# [TASK GOAL]
Reproduce each of the entries below character for character, keeping every line and heading mark unchanged.

# [SOURCE DATA]
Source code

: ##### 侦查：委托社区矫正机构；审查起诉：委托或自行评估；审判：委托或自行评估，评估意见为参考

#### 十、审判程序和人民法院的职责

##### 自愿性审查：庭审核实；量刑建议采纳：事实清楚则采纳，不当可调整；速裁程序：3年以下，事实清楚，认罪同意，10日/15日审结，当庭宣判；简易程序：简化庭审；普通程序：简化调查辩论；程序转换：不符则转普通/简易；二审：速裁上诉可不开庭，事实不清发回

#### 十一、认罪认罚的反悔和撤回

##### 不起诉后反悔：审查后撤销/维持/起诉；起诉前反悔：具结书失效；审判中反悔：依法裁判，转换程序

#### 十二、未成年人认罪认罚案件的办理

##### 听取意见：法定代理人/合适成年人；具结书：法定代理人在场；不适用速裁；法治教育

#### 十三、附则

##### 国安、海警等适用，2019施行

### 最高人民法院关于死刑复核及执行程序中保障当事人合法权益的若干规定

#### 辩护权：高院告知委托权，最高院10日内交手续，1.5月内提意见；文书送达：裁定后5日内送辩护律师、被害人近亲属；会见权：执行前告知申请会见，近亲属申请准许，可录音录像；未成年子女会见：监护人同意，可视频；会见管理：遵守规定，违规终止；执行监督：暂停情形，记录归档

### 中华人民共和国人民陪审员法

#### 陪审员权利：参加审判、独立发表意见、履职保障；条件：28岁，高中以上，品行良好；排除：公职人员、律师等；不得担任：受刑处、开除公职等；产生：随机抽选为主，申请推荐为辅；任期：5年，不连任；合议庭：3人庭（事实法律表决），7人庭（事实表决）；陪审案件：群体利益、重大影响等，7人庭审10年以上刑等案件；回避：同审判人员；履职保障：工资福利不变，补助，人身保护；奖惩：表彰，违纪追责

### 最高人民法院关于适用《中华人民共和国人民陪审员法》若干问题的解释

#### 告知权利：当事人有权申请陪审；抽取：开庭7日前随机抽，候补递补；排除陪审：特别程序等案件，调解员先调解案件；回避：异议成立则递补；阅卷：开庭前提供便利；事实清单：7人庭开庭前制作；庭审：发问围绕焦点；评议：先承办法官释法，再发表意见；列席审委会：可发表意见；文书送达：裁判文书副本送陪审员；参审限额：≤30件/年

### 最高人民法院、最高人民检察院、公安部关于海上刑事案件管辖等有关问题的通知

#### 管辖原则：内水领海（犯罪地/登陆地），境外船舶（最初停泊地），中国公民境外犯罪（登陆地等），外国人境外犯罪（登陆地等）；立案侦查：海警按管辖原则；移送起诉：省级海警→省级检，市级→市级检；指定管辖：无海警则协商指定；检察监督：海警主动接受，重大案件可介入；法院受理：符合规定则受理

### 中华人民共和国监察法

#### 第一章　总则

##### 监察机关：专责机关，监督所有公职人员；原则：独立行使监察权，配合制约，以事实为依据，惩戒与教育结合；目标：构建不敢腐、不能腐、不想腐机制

# [SOLUTION]
Source code

: ##### 侦查：委托社区矫正机构；审查起诉：委托或自行评估；审判：委托或自行评估，评估意见为参考

#### 十、审判程序和人民法院的职责

##### 自愿性审查：庭审核实；量刑建议采纳：事实清楚则采纳，不当可调整；速裁程序：3年以下，事实清楚，认罪同意，10日/15日审结，当庭宣判；简易程序：简化庭审；普通程序：简化调查辩论；程序转换：不符则转普通/简易；二审：速裁上诉可不开庭，事实不清发回

#### 十一、认罪认罚的反悔和撤回

##### 不起诉后反悔：审查后撤销/维持/起诉；起诉前反悔：具结书失效；审判中反悔：依法裁判，转换程序

#### 十二、未成年人认罪认罚案件的办理

##### 听取意见：法定代理人/合适成年人；具结书：法定代理人在场；不适用速裁；法治教育

#### 十三、附则

##### 国安、海警等适用，2019施行

### 最高人民法院关于死刑复核及执行程序中保障当事人合法权益的若干规定

#### 辩护权：高院告知委托权，最高院10日内交手续，1.5月内提意见；文书送达：裁定后5日内送辩护律师、被害人近亲属；会见权：执行前告知申请会见，近亲属申请准许，可录音录像；未成年子女会见：监护人同意，可视频；会见管理：遵守规定，违规终止；执行监督：暂停情形，记录归档

### 中华人民共和国人民陪审员法

#### 陪审员权利：参加审判、独立发表意见、履职保障；条件：28岁，高中以上，品行良好；排除：公职人员、律师等；不得担任：受刑处、开除公职等；产生：随机抽选为主，申请推荐为辅；任期：5年，不连任；合议庭：3人庭（事实法律表决），7人庭（事实表决）；陪审案件：群体利益、重大影响等，7人庭审10年以上刑等案件；回避：同审判人员；履职保障：工资福利不变，补助，人身保护；奖惩：表彰，违纪追责

### 最高人民法院关于适用《中华人民共和国人民陪审员法》若干问题的解释

#### 告知权利：当事人有权申请陪审；抽取：开庭7日前随机抽，候补递补；排除陪审：特别程序等案件，调解员先调解案件；回避：异议成立则递补；阅卷：开庭前提供便利；事实清单：7人庭开庭前制作；庭审：发问围绕焦点；评议：先承办法官释法，再发表意见；列席审委会：可发表意见；文书送达：裁判文书副本送陪审员；参审限额：≤30件/年

### 最高人民法院、最高人民检察院、公安部关于海上刑事案件管辖等有关问题的通知

#### 管辖原则：内水领海（犯罪地/登陆地），境外船舶（最初停泊地），中国公民境外犯罪（登陆地等），外国人境外犯罪（登陆地等）；立案侦查：海警按管辖原则；移送起诉：省级海警→省级检，市级→市级检；指定管辖：无海警则协商指定；检察监督：海警主动接受，重大案件可介入；法院受理：符合规定则受理

### 中华人民共和国监察法

#### 第一章　总则

##### 监察机关：专责机关，监督所有公职人员；原则：独立行使监察权，配合制约，以事实为依据，惩戒与教育结合；目标：构建不敢腐、不能腐、不想腐机制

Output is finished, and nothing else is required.